[Collected data]

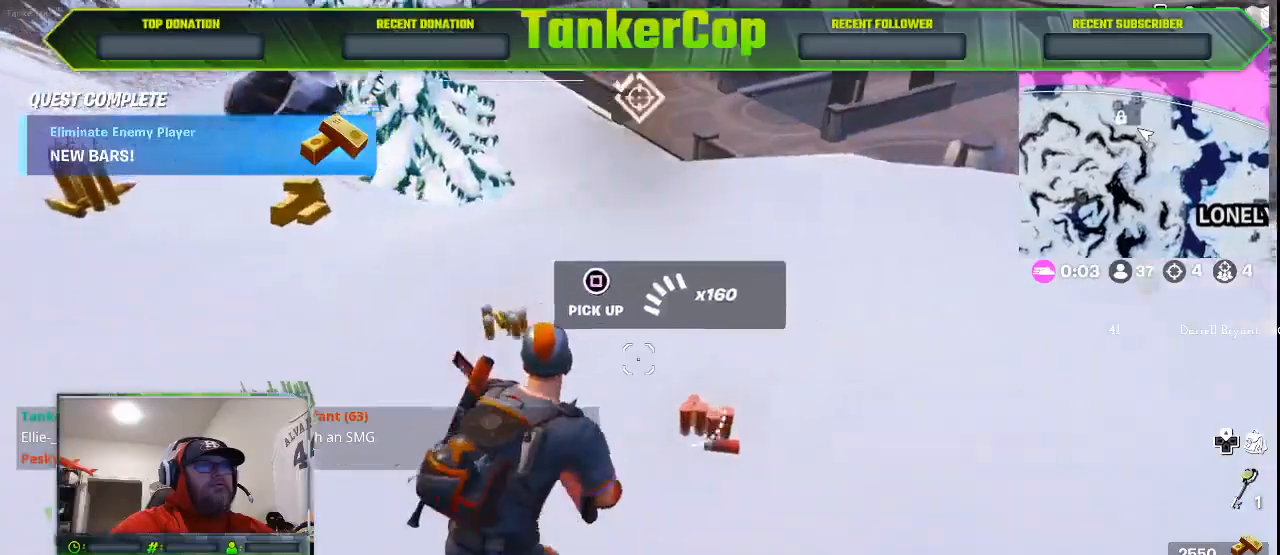
{"dt_ms": 500, "buttons": [], "left_stick": "up-left", "right_stick": "left", "events": [[267, "left_stick", "up"], [400, "left_stick", "up-left"]]}
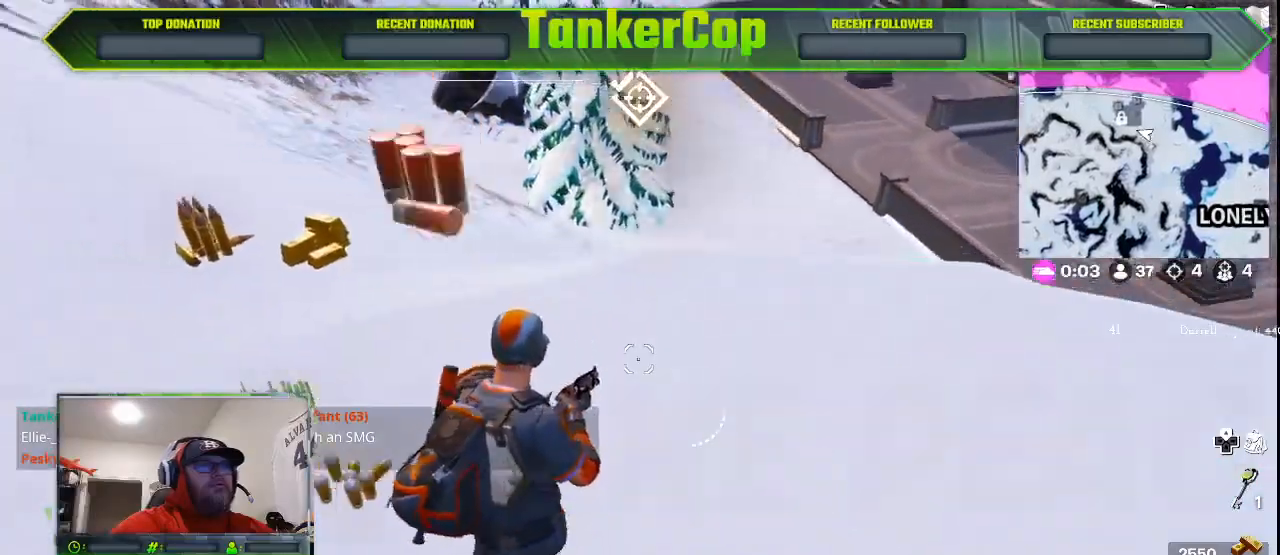
{"dt_ms": 500, "buttons": [], "left_stick": "up", "right_stick": "left", "events": [[267, "left_stick", "up"]]}
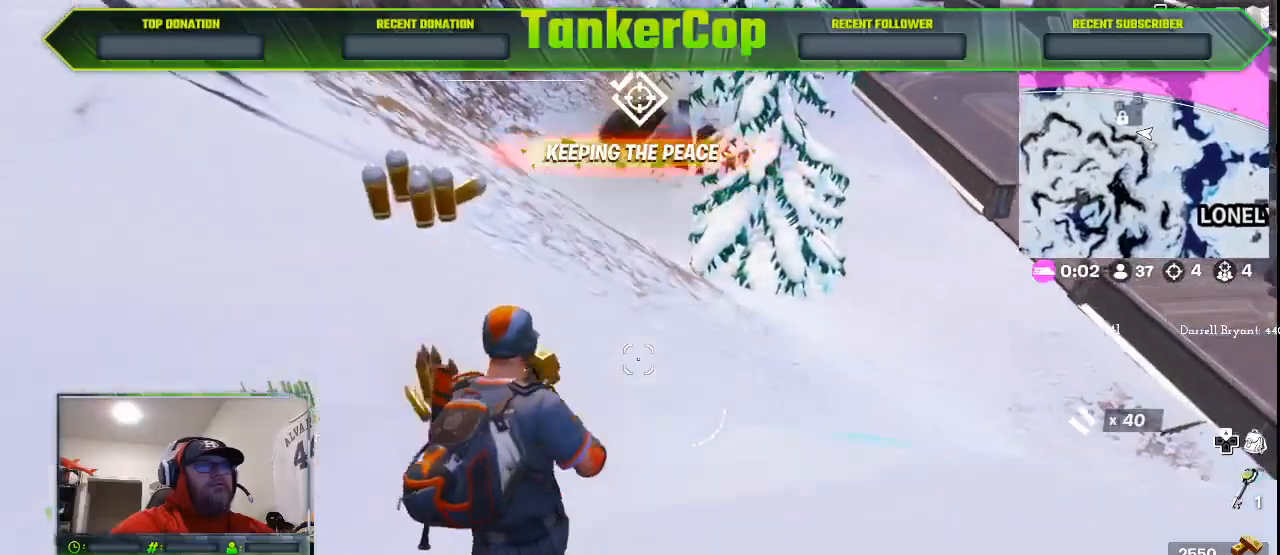
{"dt_ms": 1000, "buttons": [], "left_stick": "up-right", "right_stick": "down-right"}
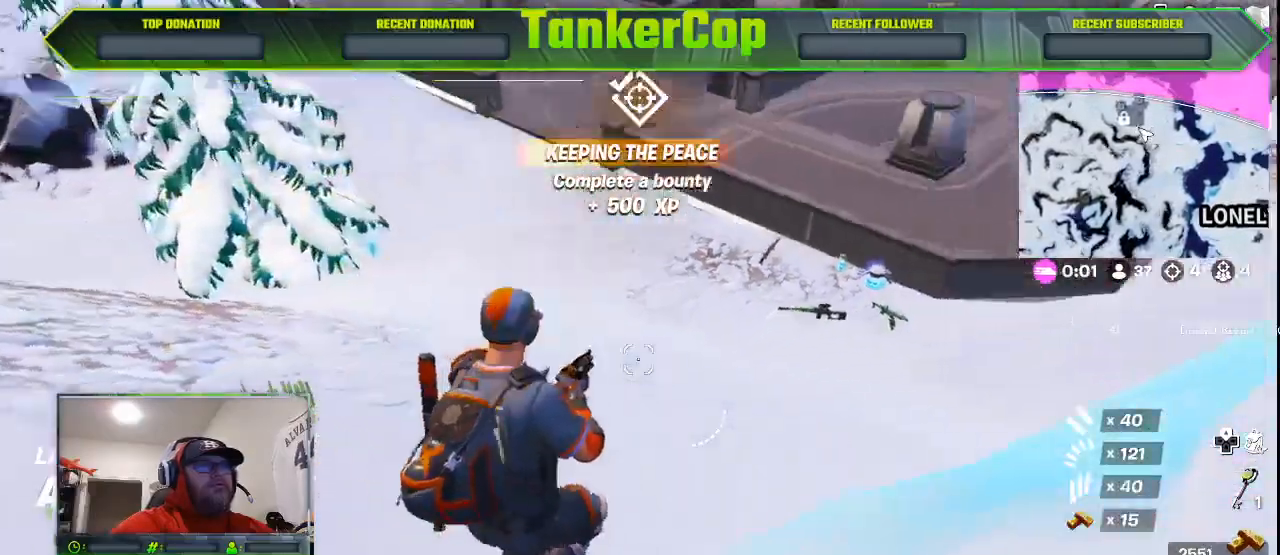
{"dt_ms": 500, "buttons": [], "left_stick": "up-right", "right_stick": "right", "events": [[300, "right_stick", "right"]]}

[/Collected data]

Please give all of the material again, exactly, without the images.

» **Reply**
{"dt_ms": 500, "buttons": [], "left_stick": "up-left", "right_stick": "left", "events": [[267, "left_stick", "up"], [400, "left_stick", "up-left"]]}
{"dt_ms": 500, "buttons": [], "left_stick": "up", "right_stick": "left", "events": [[267, "left_stick", "up"]]}
{"dt_ms": 1000, "buttons": [], "left_stick": "up-right", "right_stick": "down-right"}
{"dt_ms": 500, "buttons": [], "left_stick": "up-right", "right_stick": "right", "events": [[300, "right_stick", "right"]]}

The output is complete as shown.